Hempstead officials released a statement concerning the cat colony. Town staffers said they have received numerous complaints from nearby residents.
“Hempstead Town Department of Parks officials have been working with local residents and caretakers to relocate a feral (wild) cat colony at Newbridge Park to create an environment that is conducive to the health and safety of cats and people alike,” the statement read. “The cats’ habitat is threatened by erosion from an adjoining river and the Nassau County Department of Health has expressed concerns about odors and the accumulation of animal waste at the park. As a result, the department of parks is planning to humanely transition the cats to a nearby area at the park. This move will ensure that the cats are not disturbed by the public and that people using the park and its pool will not be subjected to wild cats, animal waste and odors.”

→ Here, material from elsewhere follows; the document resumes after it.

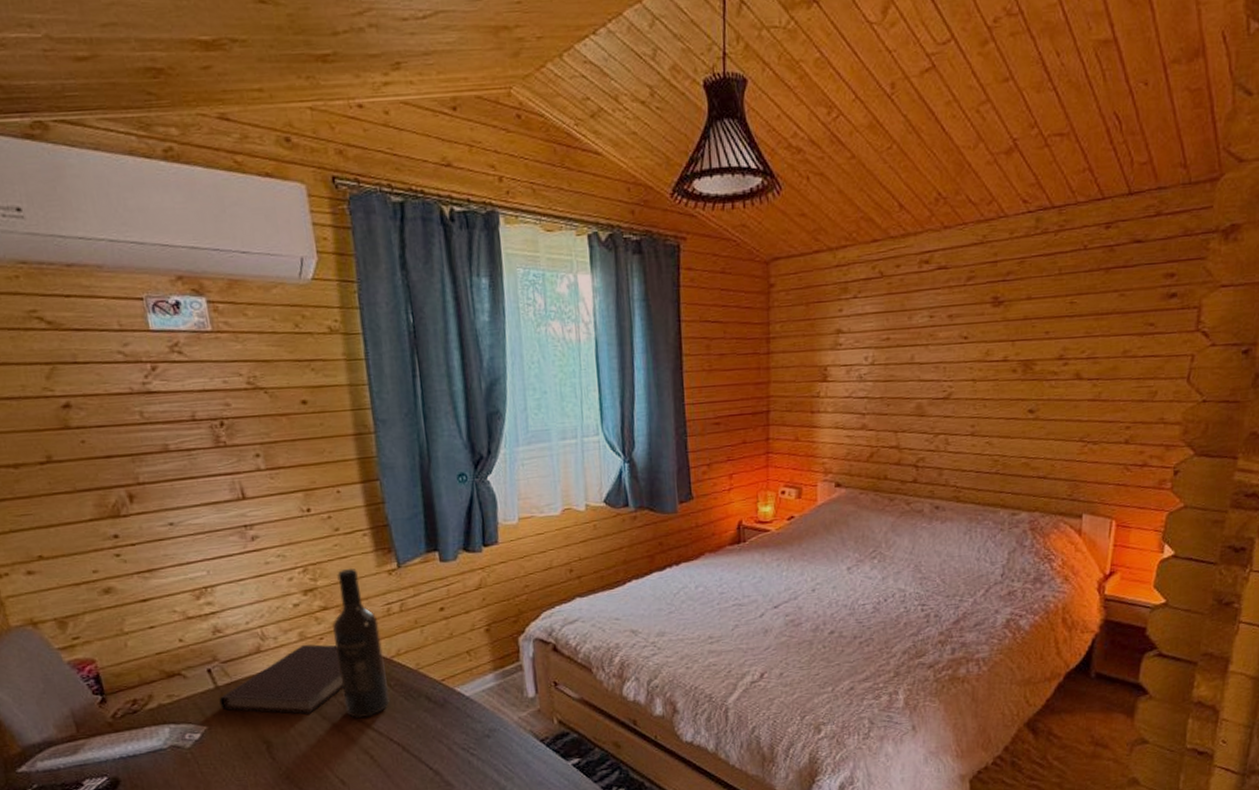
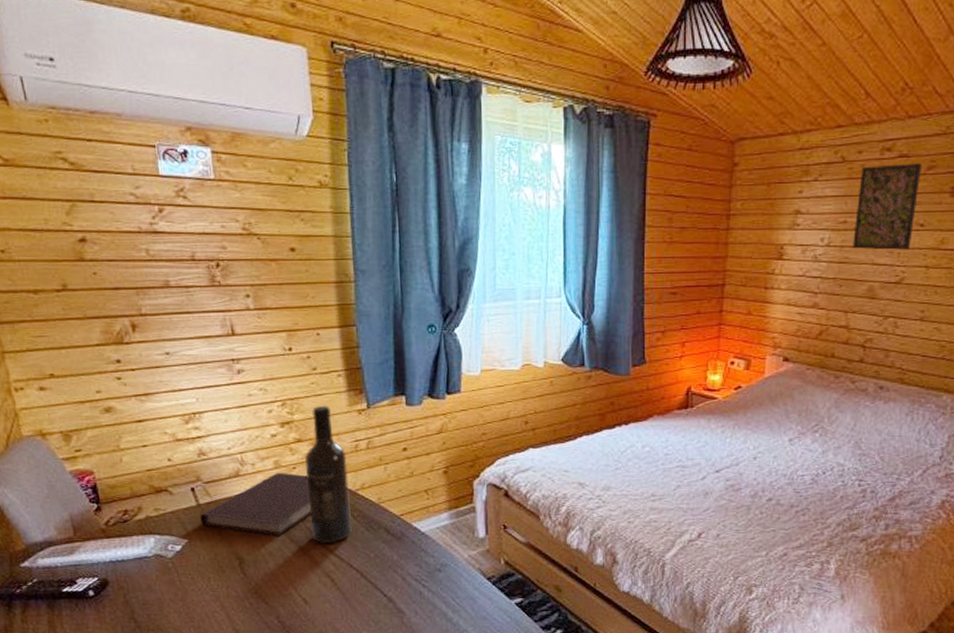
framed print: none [897,274,961,366] -> present [852,163,921,250]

After a warm winter, TNR (trap, neuter, release) experts feel the number of feral cat pregnancies and births will be on the rise this summer. Randi Diamond thinks manpower issues from the town and local, independent humane trappers will ensue once the warmer weather kicks into high gear.
It’s almost impossible to tame an adult feral cat, according to Diamond. These cats tend to mate and reproduce this time of year.
“I don’t think that the town’s TNR program will accomplish anything in the long run,” Diamond stated. “As a TNR person, it is extremely difficult to relocate feral cats. They won’t move without a fight.”
Diamond operates out of Hewlett and is listed on Petfinder.com under “Randi’s Rescues.” Diamond has an agreement with the town where Hempstead would send trucks to pick up cats that she traps and in turn, the town would neuter and release the cats to Diamond.
According to Diamond, the town has one full-time trapper on staff and the Town of Hempstead Animal Shelter (TOHAS) routinely sends one or two staff members out to trap. Town officials stated it averages one to two animal control officers who do TNR, which includes a TNR administrator.
Officials noted that the town follows the Neighborhood Cats policy, which is an organization that oversees the program. The town also offers classes to certify residents for TNR and volunteering.
Approximately 2,000 cats have been treated in 2012, according to town officials. More than 1,600 cats were done in 2011.
A source close to the TNR program said the town is “not even close to 2,000 cats treated.” According to documents obtained by Three Village Times listing TNR cases for January and February 2012, 167 and 157 respectively, were trapped and neutered.
“We need experienced, humane, TNR trappers,” Diamond said. “I don’t think that [moving the cats] will accomplish anything and it will make things worse. The fact that so many people are supporting that these cats stay, speaks volumes.”
Diamond suggests the town still needs a full, comprehensive TNR program. She finds it unsettling.
“We are far from a full program,” she stated. “I have been working with the town as a volunteer, but every time I got to a location, there’s a slew of cats.”
The town reported last year that its veterinarian spays 120 cats per week. Sources say it’s more like 80 per week.
“I implore the town to create a full TNR program,” Diamond stated.
In a rare, blunt comment on TOHAS issues, Supervisor Kate Murray stated that a solution to the feral cat problem in the town and on Long Island would not come quickly.
“We run the largest shelter and have more services than I dare to say and more than any on Long Island,” Murray said. “We do what we can. We have an excellent TNR [program]. Is it going to absolutely solve the problem over night? Absolutely not.”
Lucille DeFina, who is involved in a lawsuit with the town concerning the animal shelter and its practices, figured contracting people to do TNR would get the job done.
“You’ve got tons of people like Randi and Jennifer doing this for free,” she stated.”